It was only a matter of time: Last year, tablets powered by Google's (NASDAQ:GOOGL) Android outsold Apple's (NASDAQ:AAPL) iPad, bringing Apple's multi-year run to an end. According to Gartner, Google's operating system powered nearly 62% of the tablets sold last year, while Apple's iPad accounted for just 36%.
In time, it's likely that Apple's share of the tablet market will decline further, as Google's hardware partners, including Samsung (OTC:SSNLF), continue to offer a wide variety of alternatives at multiple price points.
Growing at the low-end
Google's mobile operating system has conquered the tablet market in exactly the same way as it conquered the smartphone market: by appealing to the low end. According to Gartner, cheaper, smaller Android tablets have become particularly popular, accounting for much of Android's recent growth.
As with smartphones, Google's mobile operating system has been especially well received with tablet buyers in emerging markets. Last year, emerging-market tablet demand grew by 145%, while developed markets saw growth of only 31%, according to Gartner.
While Apple's cheapest tablet, the original iPad Mini, retails for $300, tablets powered by Google's Android are widely available for a fraction of the cost. The least expensive Android tablets go for around $50, though the brands are far from household names. Still, for emerging-market consumers on limited budgets, the best tablet could be the one they can afford.
Samsung's shotgun approach
Despite competition from what amounts to generic brands, Samsung's share of the tablet market has grown alongside Google's operating system. Last year, Gartner reports that Samsung made about one in every five tablets sold, up from less than one in 10 in the year prior.
Unlike Apple, Samsung takes a shotgun approach to the market, offering tablets in virtually every size at every conceivable price point. Some of Samsung's tablets, including its Galaxy Note Pro 12.2, are actually more expensive than Apple's, but Samsung is also no stranger to the low end: Its Galaxy Tab 3 Lite retails for around $160.
While Apple sells four new tablets at one time, Samsung offers far too many models to list. Although this runs the risk of confusing consumers, based on Samsung's recent market share gains, it seems to be working quite well, allowing Samsung to fend off rivals that are able to offer a nearly identical software experience.
The iPad is more like the Mac than the iPhone
I've written before that I expect Apple's share of the tablet market to eventually fall into the single digits: Gartner's data only affirms my expectation. While Apple's share of the smartphone market seems to have stabilized in the teens globally, and around 40% in developed markets like the U.S., there's one key difference between tablets and smartphones.

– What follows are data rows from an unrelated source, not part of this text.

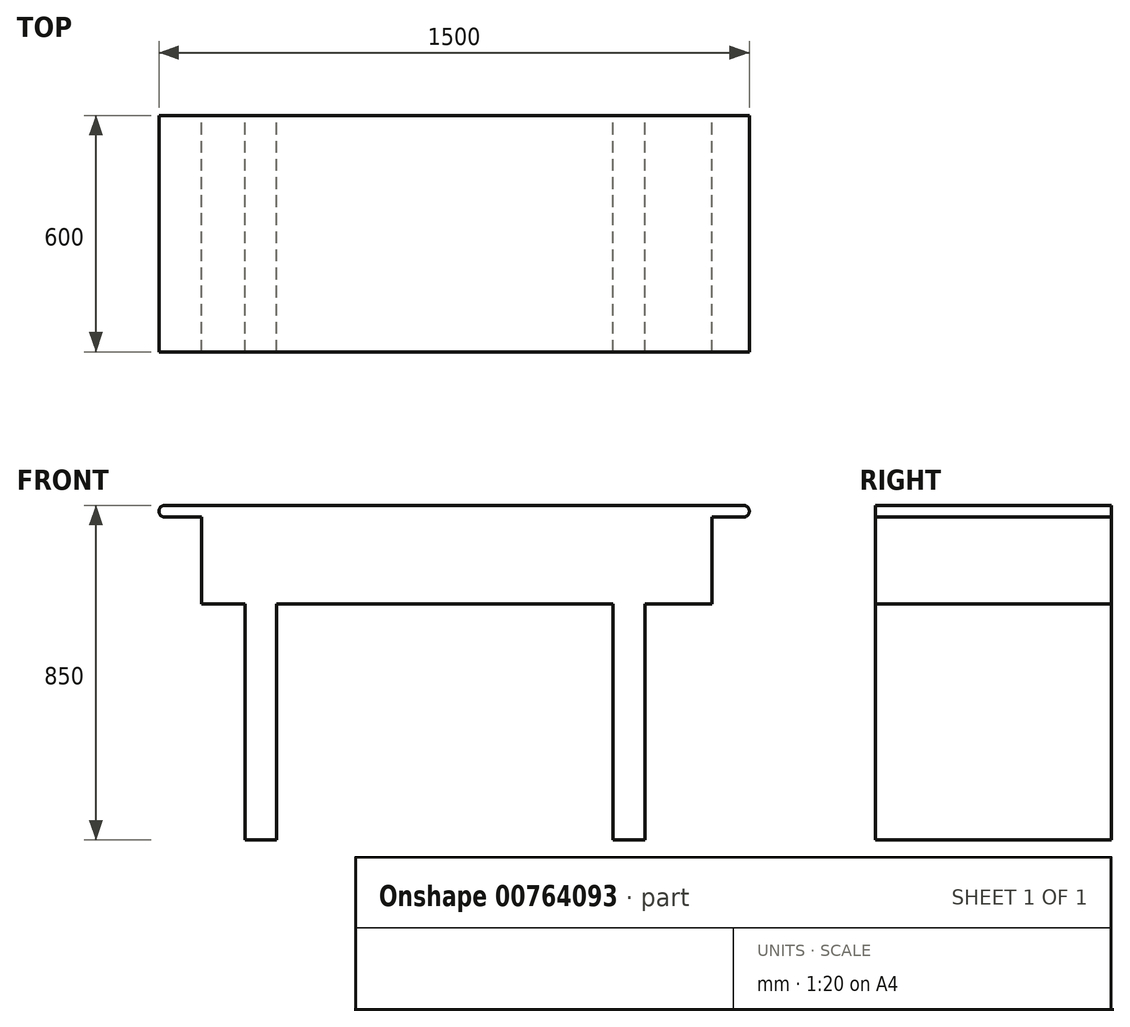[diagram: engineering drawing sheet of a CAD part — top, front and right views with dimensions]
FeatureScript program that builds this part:
annotation { "Feature Type Name" : "Feature", "Feature Type Description" : "" }
export const myFeature = defineFeature(function(context is Context, id is Id, definition is map)
    precondition{}
    {
        {
            var Q0;
            Q0=qCreatedBy(makeId("Front.planeOp"),FACE);
            var sketch = newSketch(context, id + "F0", { "sketchPlane" : qUnion([Q0])});
            skArc(sketch, "E0", {"start": v(-724.1, 41.69) * mm, "mid": v(-739.1, 26.69) * mm, "end": v(-724.1, 11.69) * mm});
            skArc(sketch, "E1", {"start": v(745.9, 11.69) * mm, "mid": v(760.9, 26.69) * mm, "end": v(745.9, 41.69) * mm});
            skLineSegment(sketch, "E2", {"start": v(-724.1, 41.69) * mm, "end": v(745.9, 41.69) * mm});
            skLineSegment(sketch, "E3", {"start": v(745.9, 11.69) * mm, "end": v(665.57, 11.69) * mm});
            skLineSegment(sketch, "E4", {"start": v(-630.47, 11.69) * mm, "end": v(-630.47, -209.2) * mm});
            skLineSegment(sketch, "E5", {"start": v(-630.47, -209.2) * mm, "end": v(-520.36, -209.2) * mm});
            skLineSegment(sketch, "E6", {"start": v(665.57, -209.2) * mm, "end": v(665.57, 11.69) * mm});
            skLineSegment(sketch, "E7", {"start": v(-520.36, -209.2) * mm, "end": v(-520.36, -808.31) * mm});
            skLineSegment(sketch, "E8", {"start": v(-520.36, -808.31) * mm, "end": v(-440.36, -808.31) * mm});
            skLineSegment(sketch, "E9", {"start": v(-440.36, -808.31) * mm, "end": v(-440.36, -209.2) * mm});
            skLineSegment(sketch, "E10", {"start": v(495.15, -209.2) * mm, "end": v(495.15, -808.31) * mm});
            skLineSegment(sketch, "E11", {"start": v(495.15, -808.31) * mm, "end": v(415.15, -808.31) * mm});
            skLineSegment(sketch, "E12", {"start": v(415.15, -808.31) * mm, "end": v(415.15, -209.2) * mm});
            skLineSegment(sketch, "E13.trimOffspring", {"start": v(-630.47, 11.69) * mm, "end": v(-724.1, 11.69) * mm});
            skLineSegment(sketch, "E14.trimOffspring", {"start": v(-440.36, -209.2) * mm, "end": v(415.15, -209.2) * mm});
            skLineSegment(sketch, "E15.trimOffspring", {"start": v(495.15, -209.2) * mm, "end": v(665.57, -209.2) * mm});
            skSolve(sketch);
        }
        {
            var Q0;
            Q0=makeQuery(id+"F0.imprint","IMPRINT",FACE,{"disambiguationData":[TD([[makeQuery(id+"F0.imprint","IMPRINT",EDGE,{"derivedFrom":sQuery(id+"F0.wireOp",EDGE,"E0")}),1.0]])]});
            extrude(context, id + "F1", {"entities" : qUnion([Q0]), "depth" : 600 * mm, "offsetDistance" : 25 * mm});
        }
    });
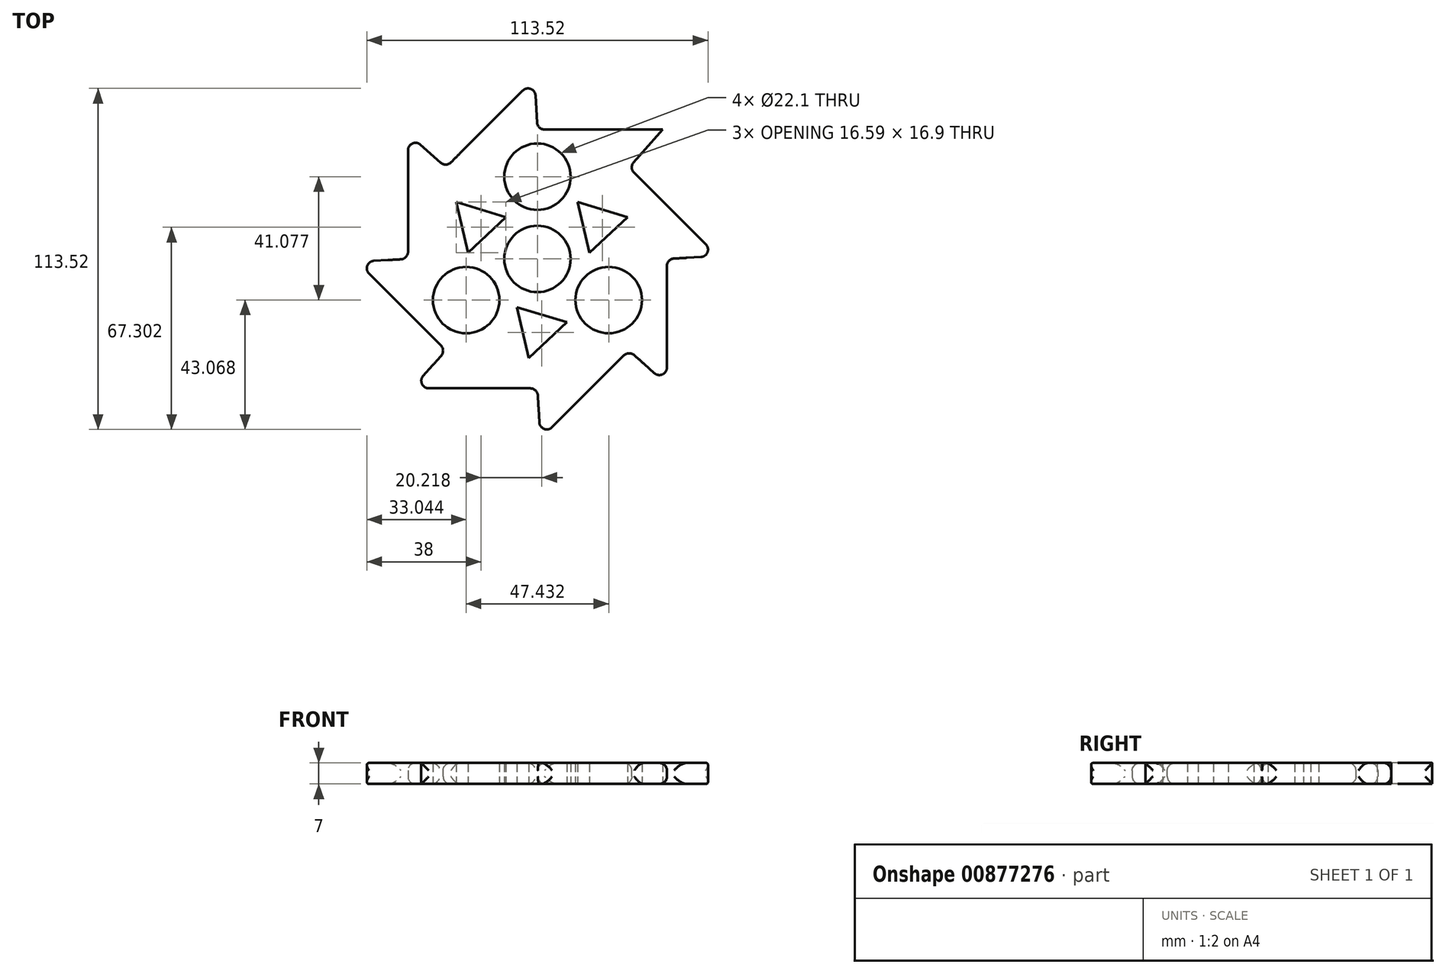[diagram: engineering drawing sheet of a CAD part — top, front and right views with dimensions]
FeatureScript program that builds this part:
annotation { "Feature Type Name" : "Feature", "Feature Type Description" : "" }
export const myFeature = defineFeature(function(context is Context, id is Id, definition is map)
    precondition{}
    {
        {
            var Q0;
            Q0=qCreatedBy(makeId("Top.planeOp"),FACE);
            var sketch = newSketch(context, id + "F0", { "sketchPlane" : qUnion([Q0])});
            skCircle(sketch, "E0", {"center": v(0, 0) * mm, "radius": 11.05 * mm});
            skArc(sketch, "E1", {"start": v(-1.58, -13.46) * mm, "mid": v(0, -13.55) * mm, "end": v(1.58, -13.46) * mm});
            skCircle(sketch, "E2", {"center": v(0, 27.38) * mm, "radius": 11.05 * mm});
            skCircle(sketch, "E3.1.1", {"center": v(-23.72, -13.7) * mm, "radius": 11.05 * mm});
            skCircle(sketch, "E3.2.1", {"center": v(23.72, -13.7) * mm, "radius": 11.05 * mm});
            skCircle(sketch, "E4.cCircle", {"center": v(-20.22, 11.67) * mm, "radius": 10.01 * mm, "construction": true});
            skLineSegment(sketch, "E4.0", {"start": v(-10.46, 13.94) * mm, "end": v(-23.14, 2.1) * mm});
            skLineSegment(sketch, "E4.1", {"start": v(-23.14, 2.1) * mm, "end": v(-27.06, 18.99) * mm});
            skLineSegment(sketch, "E4.2", {"start": v(-27.06, 18.99) * mm, "end": v(-10.46, 13.94) * mm});
            skLineSegment(sketch, "E5.1.0", {"start": v(-2.92, -32.93) * mm, "end": v(-6.84, -16.03) * mm});
            skLineSegment(sketch, "E5.1.1", {"start": v(9.75, -21.08) * mm, "end": v(-2.92, -32.93) * mm});
            skLineSegment(sketch, "E5.1.2", {"start": v(-6.84, -16.03) * mm, "end": v(9.75, -21.08) * mm});
            skCircle(sketch, "E5.1.3", {"center": v(0, -23.35) * mm, "radius": 10.01 * mm, "construction": true});
            skLineSegment(sketch, "E5.2.0", {"start": v(29.97, 13.94) * mm, "end": v(17.3, 2.1) * mm});
            skLineSegment(sketch, "E5.2.1", {"start": v(13.38, 18.99) * mm, "end": v(29.97, 13.94) * mm});
            skLineSegment(sketch, "E5.2.2", {"start": v(17.3, 2.1) * mm, "end": v(13.38, 18.99) * mm});
            skCircle(sketch, "E5.2.3", {"center": v(20.22, 11.67) * mm, "radius": 10.01 * mm, "construction": true});
            skArc(sketch, "E6.trimOffspring", {"start": v(-10.87, 8.1) * mm, "mid": v(-11.73, 6.77) * mm, "end": v(-12.44, 5.36) * mm});
            skArc(sketch, "E7.trimOffspring", {"start": v(12.44, 5.36) * mm, "mid": v(11.73, 6.78) * mm, "end": v(10.87, 8.1) * mm});
            skLineSegment(sketch, "E8", {"start": v(0, 42.19) * mm, "end": v(0, -38.93) * mm});
            skCircle(sketch, "E9.cCircle", {"center": v(0, 0) * mm, "radius": 43.08 * mm, "construction": true});
            skLineSegment(sketch, "E9.0", {"start": v(0, -43.08) * mm, "end": v(-30.46, -30.46) * mm});
            skLineSegment(sketch, "E9.1", {"start": v(-30.46, -30.46) * mm, "end": v(-43.08, 0) * mm});
            skLineSegment(sketch, "E9.2", {"start": v(-43.08, 0) * mm, "end": v(-30.46, 30.46) * mm});
            skLineSegment(sketch, "E9.3", {"start": v(-30.46, 30.46) * mm, "end": v(0, 43.08) * mm});
            skLineSegment(sketch, "E9.4", {"start": v(0, 43.08) * mm, "end": v(30.46, 30.46) * mm});
            skLineSegment(sketch, "E9.5", {"start": v(30.46, 30.46) * mm, "end": v(43.08, 0) * mm});
            skLineSegment(sketch, "E9.6", {"start": v(43.08, 0) * mm, "end": v(30.46, -30.46) * mm});
            skLineSegment(sketch, "E9.7", {"start": v(30.46, -30.46) * mm, "end": v(0, -43.08) * mm});
            skLineSegment(sketch, "E10", {"start": v(0, -43.08) * mm, "end": v(-41.74, -43.08) * mm});
            skLineSegment(sketch, "E11", {"start": v(-41.74, -43.08) * mm, "end": v(-30.46, -30.46) * mm});
            skLineSegment(sketch, "E12.1.0", {"start": v(30.46, -30.46) * mm, "end": v(0.94, -59.98) * mm});
            skLineSegment(sketch, "E12.1.1", {"start": v(0.94, -59.98) * mm, "end": v(0, -43.08) * mm});
            skLineSegment(sketch, "E12.2.0", {"start": v(43.08, 0) * mm, "end": v(43.08, -41.74) * mm});
            skLineSegment(sketch, "E12.2.1", {"start": v(43.08, -41.74) * mm, "end": v(30.46, -30.46) * mm});
            skLineSegment(sketch, "E12.3.0", {"start": v(30.46, 30.46) * mm, "end": v(59.98, 0.94) * mm});
            skLineSegment(sketch, "E12.3.1", {"start": v(59.98, 0.94) * mm, "end": v(43.08, 0) * mm});
            skLineSegment(sketch, "E12.4.0", {"start": v(0, 43.08) * mm, "end": v(41.74, 43.08) * mm});
            skLineSegment(sketch, "E12.4.1", {"start": v(41.74, 43.08) * mm, "end": v(30.46, 30.46) * mm});
            skLineSegment(sketch, "E12.5.0", {"start": v(-30.46, 30.46) * mm, "end": v(-0.94, 59.98) * mm});
            skLineSegment(sketch, "E12.5.1", {"start": v(-0.94, 59.98) * mm, "end": v(0, 43.08) * mm});
            skLineSegment(sketch, "E12.6.0", {"start": v(-43.08, 0) * mm, "end": v(-43.08, 41.74) * mm});
            skLineSegment(sketch, "E12.6.1", {"start": v(-43.08, 41.74) * mm, "end": v(-30.46, 30.46) * mm});
            skLineSegment(sketch, "E12.7.0", {"start": v(-30.46, -30.46) * mm, "end": v(-59.98, -0.94) * mm});
            skLineSegment(sketch, "E12.7.1", {"start": v(-59.98, -0.94) * mm, "end": v(-43.08, 0) * mm});
            skSolve(sketch);
        }
        {
            var Q0;
            Q0=makeQuery(id+"F0.imprint","IMPRINT",FACE,{"disambiguationData":[TD([[makeQuery(id+"F0.imprint","IMPRINT",EDGE,{"derivedFrom":sQuery(id+"F0.wireOp",EDGE,"E3.1.1")}),-1.0]])]});
            var Q1;
            Q1=makeQuery(id+"F0.imprint","IMPRINT",FACE,{"disambiguationData":[TD([[makeQuery(id+"F0.imprint","IMPRINT",EDGE,{"derivedFrom":sQuery(id+"F0.wireOp",EDGE,"E9.3")}),1.0]])]});
            var Q2;
            Q2=makeQuery(id+"F0.imprint","IMPRINT",FACE,{"disambiguationData":[TD([[makeQuery(id+"F0.imprint","IMPRINT",EDGE,{"derivedFrom":sQuery(id+"F0.wireOp",EDGE,"E9.2")}),1.0]])]});
            var Q3;
            Q3=makeQuery(id+"F0.imprint","IMPRINT",FACE,{"disambiguationData":[TD([[makeQuery(id+"F0.imprint","IMPRINT",EDGE,{"derivedFrom":sQuery(id+"F0.wireOp",EDGE,"E9.1")}),1.0]])]});
            var Q4;
            Q4=makeQuery(id+"F0.imprint","IMPRINT",FACE,{"disambiguationData":[TD([[makeQuery(id+"F0.imprint","IMPRINT",EDGE,{"derivedFrom":sQuery(id+"F0.wireOp",EDGE,"E9.4")}),1.0]])]});
            var Q5;
            Q5=makeQuery(id+"F0.imprint","IMPRINT",FACE,{"disambiguationData":[TD([[makeQuery(id+"F0.imprint","IMPRINT",EDGE,{"derivedFrom":sQuery(id+"F0.wireOp",EDGE,"E9.0")}),1.0]])]});
            var Q6;
            Q6=makeQuery(id+"F0.imprint","IMPRINT",FACE,{"disambiguationData":[TD([[makeQuery(id+"F0.imprint","IMPRINT",EDGE,{"derivedFrom":sQuery(id+"F0.wireOp",EDGE,"E9.7")}),1.0]])]});
            var Q7;
            Q7=makeQuery(id+"F0.imprint","IMPRINT",FACE,{"disambiguationData":[TD([[makeQuery(id+"F0.imprint","IMPRINT",EDGE,{"derivedFrom":sQuery(id+"F0.wireOp",EDGE,"E9.6")}),1.0]])]});
            var Q8;
            Q8=makeQuery(id+"F0.imprint","IMPRINT",FACE,{"disambiguationData":[TD([[makeQuery(id+"F0.imprint","IMPRINT",EDGE,{"derivedFrom":sQuery(id+"F0.wireOp",EDGE,"E9.5")}),1.0]])]});
            extrude(context, id + "F1", {"entities" : qUnion([Q0, Q1, Q2, Q3, Q4, Q5, Q6, Q7, Q8]), "depth" : 7 * mm, "offsetDistance" : 25 * mm});
        }
        {
            var Q0;
            Q0=makeQuery(id+"F1.opExtrude","SWEPT_FACE",FACE,{"disambiguationData":[OSD([sQuery(id+"F0.wireOp",EDGE,"E12.6.1")])]});
            var Q1;
            Q1=makeQuery(id+"F1.opExtrude","SWEPT_FACE",FACE,{"disambiguationData":[OSD([sQuery(id+"F0.wireOp",EDGE,"E12.5.1")])]});
            var Q2;
            Q2=makeQuery(id+"F1.opExtrude","SWEPT_FACE",FACE,{"disambiguationData":[OSD([sQuery(id+"F0.wireOp",EDGE,"E12.3.0")])]});
            var Q3;
            Q3=makeQuery(id+"F1.opExtrude","SWEPT_FACE",FACE,{"disambiguationData":[OSD([sQuery(id+"F0.wireOp",EDGE,"E12.2.0")])]});
            var Q4;
            Q4=makeQuery(id+"F1.opExtrude","SWEPT_FACE",FACE,{"disambiguationData":[OSD([sQuery(id+"F0.wireOp",EDGE,"E12.1.0")])]});
            var Q5;
            Q5=makeQuery(id+"F1.opExtrude","SWEPT_FACE",FACE,{"disambiguationData":[OSD([sQuery(id+"F0.wireOp",EDGE,"E10")])]});
            var Q6;
            Q6=makeQuery(id+"F1.opExtrude","SWEPT_FACE",FACE,{"disambiguationData":[OSD([sQuery(id+"F0.wireOp",EDGE,"E12.7.0")])]});
            var Q7;
            Q7=makeQuery(id+"F1.opExtrude","SWEPT_FACE",FACE,{"disambiguationData":[OSD([sQuery(id+"F0.wireOp",EDGE,"E12.6.0")])]});
            fillet(context, id + "F2", {"entities" : qUnion([Q0, Q1, Q2, Q3, Q4, Q5, Q6, Q7]), "radius" : 2.5 * mm, "tangentPropagation" : true, "allowEdgeOverflow" : false});
        }
    });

Tablets, unlike smartphones, are almost always purchased without the help of a carrier. While the high price of Apple's iPhone is somewhat blunted by the widespread practice of carrier subsidies in developed markets, Apple doesn't have that advantage in the tablet market: The vast majority of tablets are purchased for the full retail price. Last year, analyst Craig Moffett (via AllThingsD) estimated that only 10% of new tablets were sold on wireless plans.
For that reason, Google's Android should continue to grow its share of the tablet market, eventually eclipsing Apple's iPad even in developed economies. Apple's iPad business seems destined to look more like the Mac than the iPhone, as Samsung and other Android vendors are able to aggressively undercut Apple's premium pricing.
To be clear, that isn't necessarily terrible for Apple -- as Horace Dediu pointed out that, in spite of its meager market share, Apple's Mac is more profitable than almost all of its PC competitors combined. But it could prove problematic if Google's dominance in the tablet market spills over into the handset business: either by attracting more developer interest, or luring some iPhone owners into Google's ecosystem.
Ultimately, Apple's loss of the tablet market is certainly not a positive for the company, but hardly surprising.